Dalam perkembangannya, Penjelasan terhadap frasa “keadaan tertentu” dalam Pasal 2 ayat (2) di atas kemudian ditambahkan melalui UU No. 20 Tahun 2001 Tentang Perubahan Atas UU No.31 Tahun 1999 Tetang Pemberantasan Tindak Pidana Korupsi.
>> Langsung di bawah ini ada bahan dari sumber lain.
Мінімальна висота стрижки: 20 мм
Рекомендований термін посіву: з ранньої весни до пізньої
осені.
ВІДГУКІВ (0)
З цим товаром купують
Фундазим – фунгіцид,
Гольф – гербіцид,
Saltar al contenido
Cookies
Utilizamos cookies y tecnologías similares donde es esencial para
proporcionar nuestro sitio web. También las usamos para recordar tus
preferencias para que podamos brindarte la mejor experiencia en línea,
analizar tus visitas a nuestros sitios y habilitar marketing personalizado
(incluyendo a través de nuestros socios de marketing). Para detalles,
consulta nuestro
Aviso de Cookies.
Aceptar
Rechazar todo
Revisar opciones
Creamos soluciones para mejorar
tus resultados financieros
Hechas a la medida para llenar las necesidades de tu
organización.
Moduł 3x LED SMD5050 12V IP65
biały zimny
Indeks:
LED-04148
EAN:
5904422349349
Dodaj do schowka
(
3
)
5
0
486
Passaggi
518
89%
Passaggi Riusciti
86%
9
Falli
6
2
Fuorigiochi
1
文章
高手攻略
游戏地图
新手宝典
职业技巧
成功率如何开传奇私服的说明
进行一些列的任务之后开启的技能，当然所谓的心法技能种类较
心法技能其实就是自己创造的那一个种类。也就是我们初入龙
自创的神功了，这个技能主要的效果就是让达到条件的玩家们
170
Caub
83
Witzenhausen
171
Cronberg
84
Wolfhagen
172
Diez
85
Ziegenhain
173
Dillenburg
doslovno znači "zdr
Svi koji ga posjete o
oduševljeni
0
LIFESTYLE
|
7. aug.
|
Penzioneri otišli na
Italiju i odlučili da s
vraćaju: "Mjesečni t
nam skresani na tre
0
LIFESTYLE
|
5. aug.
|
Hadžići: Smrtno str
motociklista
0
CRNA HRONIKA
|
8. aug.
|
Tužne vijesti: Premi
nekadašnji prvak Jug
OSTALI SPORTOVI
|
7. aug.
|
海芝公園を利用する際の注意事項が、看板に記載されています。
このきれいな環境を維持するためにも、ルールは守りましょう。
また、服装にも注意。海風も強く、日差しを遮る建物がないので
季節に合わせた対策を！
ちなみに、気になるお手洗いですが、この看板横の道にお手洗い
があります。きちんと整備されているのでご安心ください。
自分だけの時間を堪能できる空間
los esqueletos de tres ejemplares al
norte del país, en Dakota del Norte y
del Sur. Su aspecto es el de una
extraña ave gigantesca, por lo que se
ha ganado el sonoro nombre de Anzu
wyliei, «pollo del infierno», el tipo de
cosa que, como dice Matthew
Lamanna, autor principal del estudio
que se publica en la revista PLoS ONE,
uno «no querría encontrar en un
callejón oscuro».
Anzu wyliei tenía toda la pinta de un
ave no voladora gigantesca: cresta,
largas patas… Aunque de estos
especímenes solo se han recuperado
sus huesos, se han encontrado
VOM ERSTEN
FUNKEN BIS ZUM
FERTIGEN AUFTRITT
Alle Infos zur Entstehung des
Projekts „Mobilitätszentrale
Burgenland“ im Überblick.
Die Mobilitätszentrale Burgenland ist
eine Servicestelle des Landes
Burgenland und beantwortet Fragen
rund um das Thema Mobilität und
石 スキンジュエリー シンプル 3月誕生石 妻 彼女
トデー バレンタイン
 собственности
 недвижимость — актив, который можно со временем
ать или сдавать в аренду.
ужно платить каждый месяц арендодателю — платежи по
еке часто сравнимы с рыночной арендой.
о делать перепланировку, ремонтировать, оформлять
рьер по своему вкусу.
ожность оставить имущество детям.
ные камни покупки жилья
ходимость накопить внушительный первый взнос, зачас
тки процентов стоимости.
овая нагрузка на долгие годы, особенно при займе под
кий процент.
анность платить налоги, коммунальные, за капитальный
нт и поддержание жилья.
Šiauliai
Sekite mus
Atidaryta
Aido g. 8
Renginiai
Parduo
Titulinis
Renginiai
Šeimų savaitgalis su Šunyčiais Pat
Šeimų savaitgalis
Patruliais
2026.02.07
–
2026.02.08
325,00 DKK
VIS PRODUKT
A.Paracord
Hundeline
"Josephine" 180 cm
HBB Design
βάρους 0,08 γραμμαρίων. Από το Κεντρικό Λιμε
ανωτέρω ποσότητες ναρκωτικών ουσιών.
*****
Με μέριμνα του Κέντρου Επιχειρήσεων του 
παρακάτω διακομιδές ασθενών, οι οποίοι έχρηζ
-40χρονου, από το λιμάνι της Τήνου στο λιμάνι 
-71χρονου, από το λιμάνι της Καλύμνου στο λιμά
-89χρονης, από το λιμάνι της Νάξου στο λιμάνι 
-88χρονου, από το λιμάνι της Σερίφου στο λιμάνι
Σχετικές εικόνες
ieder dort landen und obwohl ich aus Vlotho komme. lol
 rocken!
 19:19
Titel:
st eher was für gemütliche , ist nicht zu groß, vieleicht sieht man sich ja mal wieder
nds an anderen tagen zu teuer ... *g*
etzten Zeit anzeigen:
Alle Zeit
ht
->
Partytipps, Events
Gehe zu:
Pasal I dalam UU perubahan ini mengatur: Beberapa ketentuan dan penjelasan pasal dalam Undang-undang Nomor 31 Tahun 1999 tentang Pemberantasan Tindak Pidana Korupsi diubah sebagai berikut: 1. Pasal 2 ayat (2) substansi tetap, penjelasan pasal diubah sehingga rumusannya sebagaimana tercantum dalam penjelasan Pasal Demi Pasal angka 1 Undang-undang ini.
Lalu dalam bagian Penjelasan terhadap Pasal 2 ayat (2) dari UU perubahan ini dijelaskan: Yang dimaksud dengan "keadaan tertentu" dalam ketentuan ini adalah keadaan yang dapat dijadikan alasan pemberatan pidana bagi pelaku tindak pidana korupsi yaitu apabila tindak pidana tersebut dilakukan terhadap dana-dana yang diperuntukkan bagi penanggulangan keadaan bahaya, bencana alam nasional, penanggulangan akibat kerusuhan sosial yang meluas, penanggulangan krisis ekonomi dan moneter, dan pengulangan tindak pidana korupsi.
*catatan dari saya terhadap Pasal 1 UU No.20 Tahun 2001 Tentang Perubahan Atas UU No.31 Tahun 1999 di atas ialah terkait frasa “substansi tetap”. Menurut saya, substansinya sudah berubah yakni ditambah pengulangan tindak pidana korupsi. Kalau substansinya tetap maka pidana mati terhadap koruptor hanya dapat dijatuhkan kepada koruptor yang melakukan korupsi uang negara yang diperuntukkan untuk keadaan darurat. Tetapi dengan ditambahkan frasa pengulangan tindak pidana korupsi, maka substansinya sudah berubah karena sudah ditambahkan dengan substansi baru. Frasa pengulangan tindak pidana korupsi, bukan “keadaan darurat” melainkan keadaan biasa. Jadi, kalau ada koruptor yang telah dihukum dan melakukan korupsi lagi maka dapat dijatuhi hukuman mati. Ini artinya, sebenarnya tindakan korupsi yang dapat dijatuhi hukuman mati tidak hanya ketika dilakukan dalam “keadaan tertentu” tetapi juga dalam keadaan biasa yakni korupsi yang dilakukan berulang kali*
Jelas ya mbloo...landasan hukum dari hukuman mati bagi koruptor masih berlaku dan tidak ada pembenaran hukum lain sebelum Pasal 10 KUHP dan Pasal 2 UU No.31 Tahun 1999 diubah dan atau dicabut. Seperti yang telah dikemukakan bahwa obat anti hama yang paling tepat adalah hukuman mati.